(Provided records)

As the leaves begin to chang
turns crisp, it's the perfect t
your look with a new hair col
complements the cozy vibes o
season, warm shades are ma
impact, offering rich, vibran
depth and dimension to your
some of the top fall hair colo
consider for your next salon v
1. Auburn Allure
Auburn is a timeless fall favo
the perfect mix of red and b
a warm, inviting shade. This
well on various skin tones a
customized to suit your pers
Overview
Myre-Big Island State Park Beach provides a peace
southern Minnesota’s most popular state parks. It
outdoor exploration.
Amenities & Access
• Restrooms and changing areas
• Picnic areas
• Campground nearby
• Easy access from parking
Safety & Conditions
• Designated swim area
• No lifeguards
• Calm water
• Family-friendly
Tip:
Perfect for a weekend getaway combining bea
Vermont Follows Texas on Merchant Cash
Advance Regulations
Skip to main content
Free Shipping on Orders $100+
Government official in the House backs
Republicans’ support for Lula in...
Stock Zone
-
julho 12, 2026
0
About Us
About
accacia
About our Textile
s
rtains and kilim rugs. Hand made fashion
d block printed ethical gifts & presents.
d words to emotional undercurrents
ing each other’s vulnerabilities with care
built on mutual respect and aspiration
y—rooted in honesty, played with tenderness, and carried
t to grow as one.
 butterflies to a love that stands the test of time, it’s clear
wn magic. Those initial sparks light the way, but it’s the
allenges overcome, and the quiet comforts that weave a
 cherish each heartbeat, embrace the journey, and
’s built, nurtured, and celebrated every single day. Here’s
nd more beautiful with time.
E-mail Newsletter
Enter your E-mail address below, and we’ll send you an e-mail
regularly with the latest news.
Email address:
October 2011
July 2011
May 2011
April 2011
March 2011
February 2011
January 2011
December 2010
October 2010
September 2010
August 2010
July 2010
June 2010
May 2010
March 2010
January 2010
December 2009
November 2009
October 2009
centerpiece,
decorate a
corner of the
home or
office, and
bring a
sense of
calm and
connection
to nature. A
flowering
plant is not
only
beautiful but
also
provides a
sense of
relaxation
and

(End Provided records)

About this task: Put every line of text in the records above into a JSON list of strings, one string per line, and leave out any blank lines.

Result below:
[
  "As the leaves begin to chang",
  "turns crisp, it's the perfect t",
  "your look with a new hair col",
  "complements the cozy vibes o",
  "season, warm shades are ma",
  "impact, offering rich, vibran",
  "depth and dimension to your",
  "some of the top fall hair colo",
  "consider for your next salon v",
  "1. Auburn Allure",
  "Auburn is a timeless fall favo",
  "the perfect mix of red and b",
  "a warm, inviting shade. This",
  "well on various skin tones a",
  "customized to suit your pers",
  "Overview",
  "Myre-Big Island State Park Beach provides a peace",
  "southern Minnesota’s most popular state parks. It",
  "outdoor exploration.",
  "Amenities & Access",
  "• Restrooms and changing areas",
  "• Picnic areas",
  "• Campground nearby",
  "• Easy access from parking",
  "Safety & Conditions",
  "• Designated swim area",
  "• No lifeguards",
  "• Calm water",
  "• Family-friendly",
  "Tip:",
  "Perfect for a weekend getaway combining bea",
  "Vermont Follows Texas on Merchant Cash",
  "Advance Regulations",
  "Skip to main content",
  "Free Shipping on Orders $100+",
  "Government official in the House backs",
  "Republicans’ support for Lula in...",
  "Stock Zone",
  "-",
  "julho 12, 2026",
  "0",
  "About Us",
  "About",
  "accacia",
  "About our Textile",
  "s",
  "rtains and kilim rugs. Hand made fashion",
  "d block printed ethical gifts & presents.",
  "d words to emotional undercurrents",
  "ing each other’s vulnerabilities with care",
  "built on mutual respect and aspiration",
  "y—rooted in honesty, played with tenderness, and carried",
  "t to grow as one.",
  " butterflies to a love that stands the test of time, it’s clear",
  "wn magic. Those initial sparks light the way, but it’s the",
  "allenges overcome, and the quiet comforts that weave a",
  " cherish each heartbeat, embrace the journey, and",
  "’s built, nurtured, and celebrated every single day. Here’s",
  "nd more beautiful with time.",
  "E-mail Newsletter",
  "Enter your E-mail address below, and we’ll send you an e-mail",
  "regularly with the latest news.",
  "Email address:",
  "October 2011",
  "July 2011",
  "May 2011",
  "April 2011",
  "March 2011",
  "February 2011",
  "January 2011",
  "December 2010",
  "October 2010",
  "September 2010",
  "August 2010",
  "July 2010",
  "June 2010",
  "May 2010",
  "March 2010",
  "January 2010",
  "December 2009",
  "November 2009",
  "October 2009",
  "centerpiece,",
  "decorate a",
  "corner of the",
  "home or",
  "office, and",
  "bring a",
  "sense of",
  "calm and",
  "connection",
  "to nature. A",
  "flowering",
  "plant is not",
  "only",
  "beautiful but",
  "also",
  "provides a",
  "sense of",
  "relaxation",
  "and"
]